## SUPPLIED RECORDS
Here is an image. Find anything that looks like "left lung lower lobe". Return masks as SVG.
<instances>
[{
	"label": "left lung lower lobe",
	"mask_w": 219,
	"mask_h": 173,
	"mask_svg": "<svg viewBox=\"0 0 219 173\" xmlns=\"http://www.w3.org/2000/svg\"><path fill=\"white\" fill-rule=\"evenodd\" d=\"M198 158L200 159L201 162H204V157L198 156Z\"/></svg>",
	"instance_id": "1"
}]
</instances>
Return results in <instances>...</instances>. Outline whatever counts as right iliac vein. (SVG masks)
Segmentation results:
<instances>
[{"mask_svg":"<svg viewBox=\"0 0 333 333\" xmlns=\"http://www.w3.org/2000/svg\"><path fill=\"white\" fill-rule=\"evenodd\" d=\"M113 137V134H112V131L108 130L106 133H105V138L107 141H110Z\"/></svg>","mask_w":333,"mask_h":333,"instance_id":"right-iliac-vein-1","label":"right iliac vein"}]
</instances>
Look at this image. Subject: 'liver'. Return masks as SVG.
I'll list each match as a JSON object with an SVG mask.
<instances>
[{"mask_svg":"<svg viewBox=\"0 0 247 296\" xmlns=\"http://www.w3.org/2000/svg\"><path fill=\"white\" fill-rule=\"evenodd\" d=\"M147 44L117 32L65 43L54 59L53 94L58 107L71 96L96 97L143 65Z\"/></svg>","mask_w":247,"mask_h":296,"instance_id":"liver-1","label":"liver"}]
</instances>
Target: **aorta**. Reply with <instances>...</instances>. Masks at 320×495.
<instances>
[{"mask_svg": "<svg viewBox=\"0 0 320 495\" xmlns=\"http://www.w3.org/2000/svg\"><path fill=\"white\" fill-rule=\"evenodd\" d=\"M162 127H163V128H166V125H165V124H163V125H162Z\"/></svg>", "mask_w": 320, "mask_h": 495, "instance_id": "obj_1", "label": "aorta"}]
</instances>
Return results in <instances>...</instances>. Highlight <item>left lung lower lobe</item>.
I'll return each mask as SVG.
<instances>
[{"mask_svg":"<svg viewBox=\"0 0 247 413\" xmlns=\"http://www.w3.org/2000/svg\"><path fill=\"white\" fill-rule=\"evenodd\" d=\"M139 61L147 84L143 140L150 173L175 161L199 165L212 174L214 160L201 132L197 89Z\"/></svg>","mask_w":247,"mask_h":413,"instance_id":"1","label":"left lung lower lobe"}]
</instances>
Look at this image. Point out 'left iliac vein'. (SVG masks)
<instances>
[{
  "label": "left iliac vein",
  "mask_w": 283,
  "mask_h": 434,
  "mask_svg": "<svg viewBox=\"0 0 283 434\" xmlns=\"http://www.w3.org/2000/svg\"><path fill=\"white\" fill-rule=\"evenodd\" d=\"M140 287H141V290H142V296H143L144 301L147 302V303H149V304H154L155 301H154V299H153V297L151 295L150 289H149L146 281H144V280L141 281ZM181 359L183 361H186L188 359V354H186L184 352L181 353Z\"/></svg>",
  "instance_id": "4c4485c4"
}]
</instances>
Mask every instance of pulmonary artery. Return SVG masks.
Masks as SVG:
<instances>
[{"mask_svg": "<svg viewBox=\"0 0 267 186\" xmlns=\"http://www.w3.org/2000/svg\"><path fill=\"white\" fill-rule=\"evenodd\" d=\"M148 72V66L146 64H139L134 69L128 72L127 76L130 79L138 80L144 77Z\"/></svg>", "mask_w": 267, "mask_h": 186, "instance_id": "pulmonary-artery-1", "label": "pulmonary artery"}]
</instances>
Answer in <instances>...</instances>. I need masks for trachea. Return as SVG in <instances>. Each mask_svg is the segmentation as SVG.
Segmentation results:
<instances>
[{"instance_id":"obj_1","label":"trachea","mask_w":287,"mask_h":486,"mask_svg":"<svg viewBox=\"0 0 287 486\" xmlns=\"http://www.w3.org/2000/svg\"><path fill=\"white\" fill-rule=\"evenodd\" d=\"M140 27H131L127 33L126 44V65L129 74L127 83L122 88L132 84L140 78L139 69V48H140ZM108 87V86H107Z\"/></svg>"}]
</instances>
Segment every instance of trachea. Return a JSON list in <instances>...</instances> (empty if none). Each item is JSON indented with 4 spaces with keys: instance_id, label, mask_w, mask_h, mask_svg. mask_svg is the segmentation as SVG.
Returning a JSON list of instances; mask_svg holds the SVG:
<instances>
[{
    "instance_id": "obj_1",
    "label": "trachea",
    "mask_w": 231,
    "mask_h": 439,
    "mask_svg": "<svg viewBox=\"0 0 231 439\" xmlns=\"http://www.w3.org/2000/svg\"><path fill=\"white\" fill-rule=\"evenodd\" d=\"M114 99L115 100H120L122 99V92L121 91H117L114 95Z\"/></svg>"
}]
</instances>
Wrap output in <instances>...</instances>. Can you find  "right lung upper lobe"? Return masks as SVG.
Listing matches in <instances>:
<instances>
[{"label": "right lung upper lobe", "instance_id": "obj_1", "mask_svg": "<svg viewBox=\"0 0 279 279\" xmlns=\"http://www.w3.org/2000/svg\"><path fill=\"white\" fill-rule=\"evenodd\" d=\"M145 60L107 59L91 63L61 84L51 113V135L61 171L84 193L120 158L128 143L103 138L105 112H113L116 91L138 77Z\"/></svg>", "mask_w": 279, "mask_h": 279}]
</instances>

## JOB
Arrange the lines of the records as a JSON list of strings, one string per line with blank lines omitted, starting at the line that contains "Wrap output in" and ending at the last line of the records.

## TASK SOLUTION
[
  "Wrap output in <instances>...</instances>. Can you find  \"right lung upper lobe\"? Return masks as SVG.",
  "Listing matches in <instances>:",
  "<instances>",
  "[{\"label\": \"right lung upper lobe\", \"instance_id\": \"obj_1\", \"mask_svg\": \"<svg viewBox=\\\"0 0 279 279\\\" xmlns=\\\"http://www.w3.org/2000/svg\\\"><path fill=\\\"white\\\" fill-rule=\\\"evenodd\\\" d=\\\"M145 60L107 59L91 63L61 84L51 113V135L61 171L84 193L120 158L128 143L103 138L105 112H113L116 91L138 77Z\\\"/></svg>\", \"mask_w\": 279, \"mask_h\": 279}]",
  "</instances>"
]